Por Cicco. Será una noticia esperada para la familia y para la fiscalía pero, para el lector promedio, saber que hallaron pruebas del portero Mangieri en las uñas de Ángeles, tiene un sabor a final prematuro. Uno, como lector, siempre espera que los casos policiales se ramifiquen, se compliquen, se retuerzan, que haya infinidad de sospechosos, y todo esto porque, muy en el fondo, lo que menos quiere el lector es que se resuelvan, y lo que más desea es mantenerse entretenido, todo el tiempo posible. Y si es necesario que el interrogante dure años, o por qué no, temporadas enteras, como el Caso García Belsunce, final abierto y eterno. Porque, ¿sabe una cosa? Amamos los policiales.
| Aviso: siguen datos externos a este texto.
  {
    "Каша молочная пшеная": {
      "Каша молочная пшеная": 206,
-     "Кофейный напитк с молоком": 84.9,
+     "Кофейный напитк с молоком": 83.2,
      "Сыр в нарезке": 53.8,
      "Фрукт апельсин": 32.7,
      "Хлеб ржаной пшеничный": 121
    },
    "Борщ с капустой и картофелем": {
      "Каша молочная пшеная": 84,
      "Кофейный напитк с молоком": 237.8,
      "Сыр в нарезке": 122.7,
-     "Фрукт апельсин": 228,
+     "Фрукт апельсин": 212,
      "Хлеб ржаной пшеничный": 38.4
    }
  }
Hay dos cosas que mantienen viva las charlas de extraños o de conocidos ocasionales en el ascensor. Una de ellas es el tiempo y el pronóstico metereológico. Otra son los casos policiales. A diferencia del fútbol, donde uno asume partidismos, y tiene que defender a su bando, aunque la razón no lo acompañe, en el policial se pueden establecer conjeturas sin temor a dañar sensibilidades. El caso Ángeles prometía ser una de esas investigaciones que mantienen el fuego encendido de la charla gratuita y vacía. Una chica joven. Cercana. Porteña. Una familia ensamblada. Una motivación para el crimen aún oscura y desconocida. Un encargado de edificio de toda la vida. “Desde chiquita que lo conocía Mangieri”, repetían los medios una y otra vez. Es decir, el caldo de cultivo de toda película de David Lynch: una historia donde la cáscara parece brillante y atractiva, mientras la pulpa esconde algo siniestro y amenazante. Un gusano, bah.
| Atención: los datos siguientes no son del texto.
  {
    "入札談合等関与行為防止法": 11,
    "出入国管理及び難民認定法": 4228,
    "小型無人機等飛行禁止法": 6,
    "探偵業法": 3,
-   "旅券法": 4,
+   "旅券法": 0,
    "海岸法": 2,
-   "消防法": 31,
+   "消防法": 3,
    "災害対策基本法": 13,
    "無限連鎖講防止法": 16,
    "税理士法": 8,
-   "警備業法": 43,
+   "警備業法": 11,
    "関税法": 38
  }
¿Por qúe nos gustan los policiales? Porque tenemos Hollywood en las venas. Los casos paranormales, también nos atraen, pero sabemos que, por mucho que uno haga, por mucho que uno se devane los sesos, siempre llega a un límite, a una frontera: un avistaje de ovnis, o la aparición de un supuesto espectro, nunca se llegará a resolver. En cambio, el policial está ahí, al alcance de la mano, como el Prode, expuesto y a la espera de que uno haga las combinaciones necesarias, de su marote lleno de cafeína, y marque con una cruz quién es el culpable. ¿Es un novio desconocido de la chica? ¿Es el padre? ¿Es el padrastro? ¿Es el portero? ¿Lo hizo acompañado? ¿Por qué declaró que su esposa nada tenía que ver? ¿La estaba buscando desligar con sus declaraciones? ¿Y los dos rastros de ADN de la soga? Eran masculinos. Mmm. Sospechoso.
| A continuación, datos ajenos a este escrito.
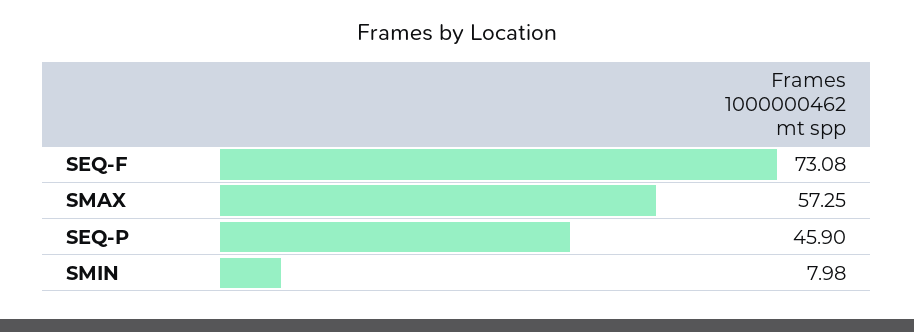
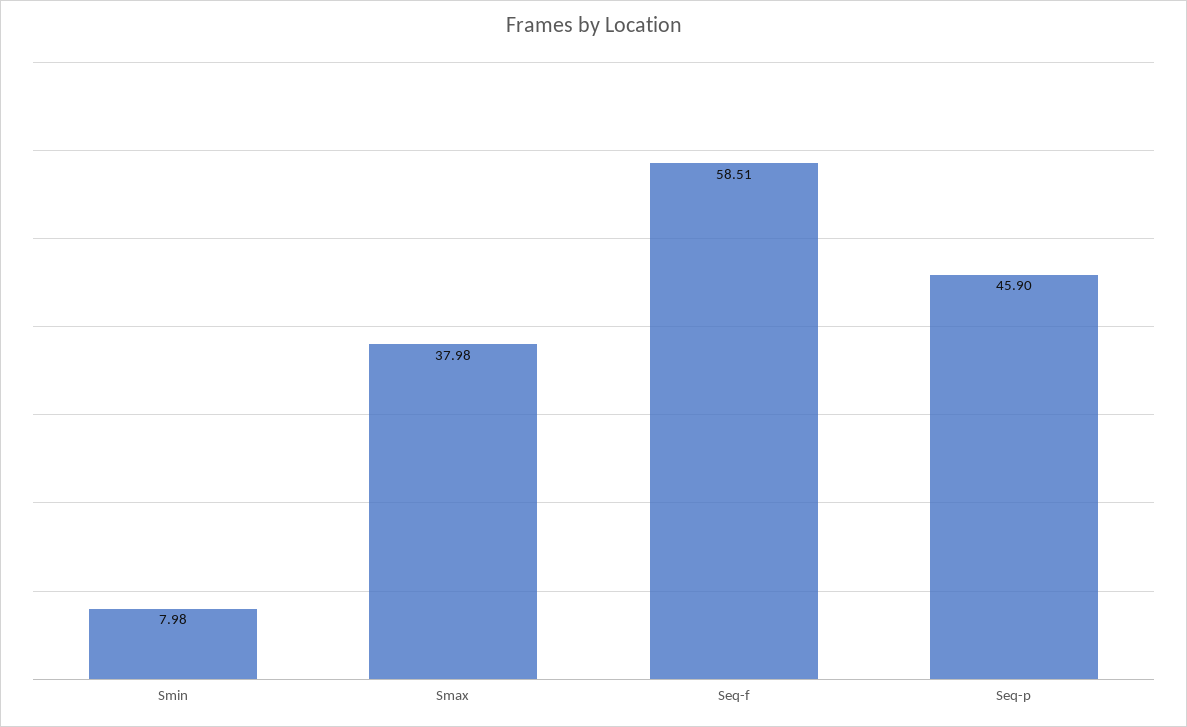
  {
-   "SEQ-F": 73.08,
+   "SEQ-F": 58.51,
-   "SMAX": 57.25,
+   "SMAX": 37.98,
    "SEQ-P": 45.9,
    "SMIN": 7.98
  }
Los medios le dan manija a estas historias hasta que se les cansan los brazos. Convocan especialistas, no importa su rubro, para volcar su aporte cual tuco en el tallarín. Y los conductores de noticieros se calzan uno de los roles que más disfrutan: el de detectives suplentes. Si siguió el caso Belsunse o el crimen de la pobre Ángeles por la tele, sabe a qué me refiero. Pero a diferencia de las películas, esta sed por los policiales tiene apenas un obstáculo. Un contratiempo, en apariencia, menor. Y es este: los personajes son de carne y hueso. Así es. Aquellos que los medios juzgan de sospechosos en un arrebato de detectivismo de panel, tienen una vida, un trabajo y quieren seguir teniéndolos. La familia realmente perdió y llora a su ser querido, y más que seguir con esta historia durante años quieren ponerle fin cuanto antes, para descansar en paz. La justicia, en verdad, y por más que se crea lo contrario, lucha por encontrar culpables. Y nosotros, a pesar de todo, a pesar del drama, a pesar del llanto, a pesar de la muerte de una inocente, seguimos con ganas de matar el tiempo, cueste lo que cueste, caiga quien caiga. Amamos los policiales. Excepto, claro, cuando nos toca vivirlos en carne propia.